§ **Problem to work on**
Look through the records below for lines containing the string "should", and report how many there are, nothing else.

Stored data
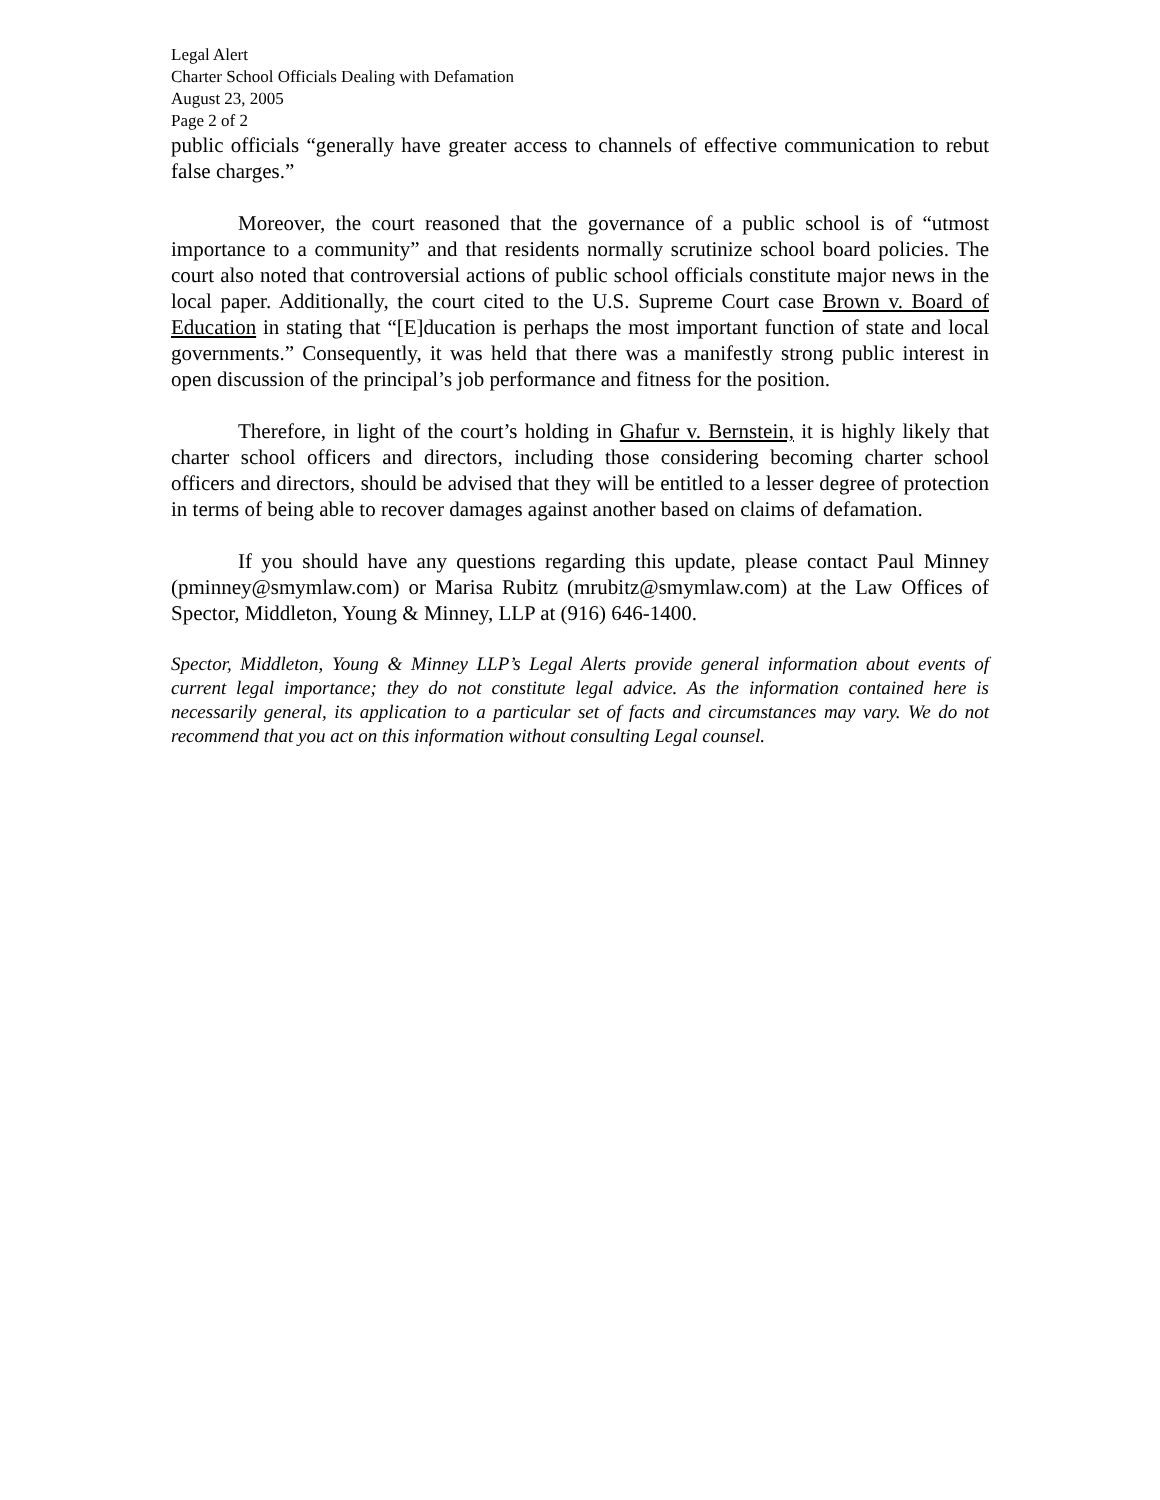Legal Alert
Charter School Officials Dealing with Defamation
August 23, 2005
Page 2 of 2
public officials “generally have greater access to channels of effective communication to rebut false charges.”
Moreover, the court reasoned that the governance of a public school is of “utmost importance to a community” and that residents normally scrutinize school board policies. The court also noted that controversial actions of public school officials constitute major news in the local paper. Additionally, the court cited to the U.S. Supreme Court case Brown v. Board of Education in stating that “[E]ducation is perhaps the most important function of state and local governments.” Consequently, it was held that there was a manifestly strong public interest in open discussion of the principal’s job performance and fitness for the position.
Therefore, in light of the court’s holding in Ghafur v. Bernstein, it is highly likely that charter school officers and directors, including those considering becoming charter school officers and directors, should be advised that they will be entitled to a lesser degree of protection in terms of being able to recover damages against another based on claims of defamation.
If you should have any questions regarding this update, please contact Paul Minney (pminney@smymlaw.com) or Marisa Rubitz (mrubitz@smymlaw.com) at the Law Offices of Spector, Middleton, Young & Minney, LLP at (916) 646-1400.
Spector, Middleton, Young & Minney LLP’s Legal Alerts provide general information about events of current legal importance; they do not constitute legal advice. As the information contained here is necessarily general, its application to a particular set of facts and circumstances may vary. We do not recommend that you act on this information without consulting Legal counsel.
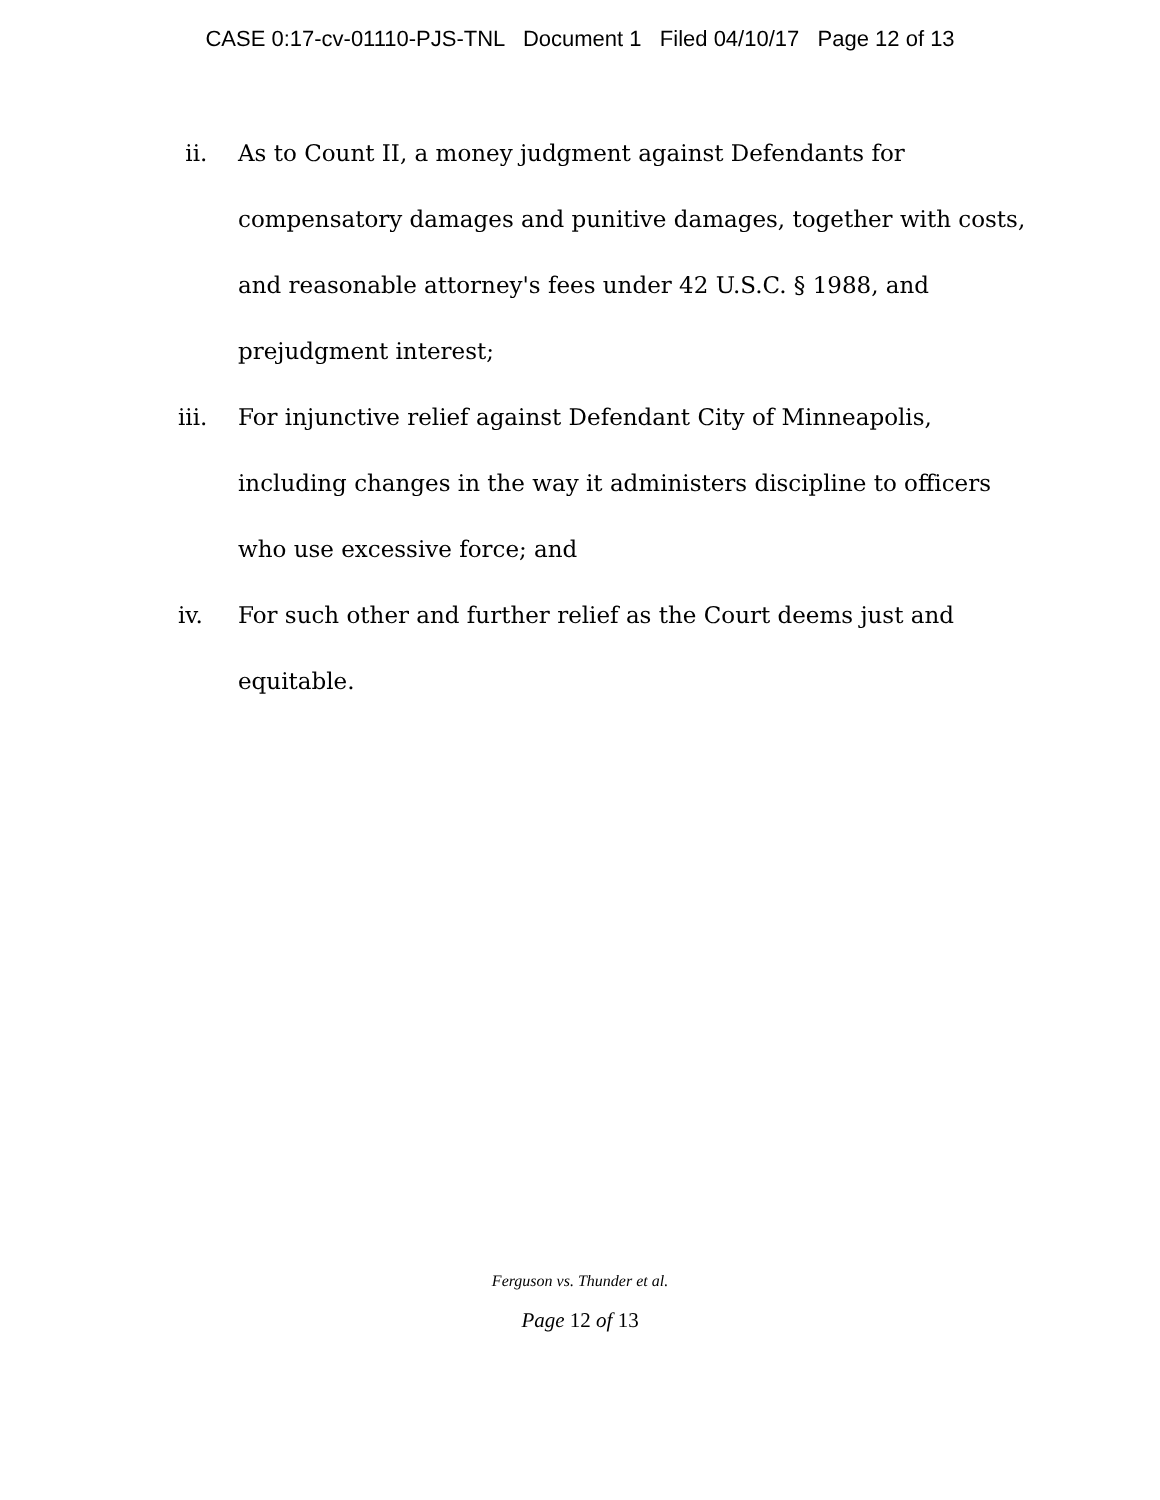CASE 0:17-cv-01110-PJS-TNL Document 1 Filed 04/10/17 Page 12 of 13
ii. As to Count II, a money judgment against Defendants for compensatory damages and punitive damages, together with costs, and reasonable attorney's fees under 42 U.S.C. § 1988, and prejudgment interest;
iii. For injunctive relief against Defendant City of Minneapolis, including changes in the way it administers discipline to officers who use excessive force; and
iv. For such other and further relief as the Court deems just and equitable.
Ferguson vs. Thunder et al.
Page 12 of 13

§ **Response to the exercise**
2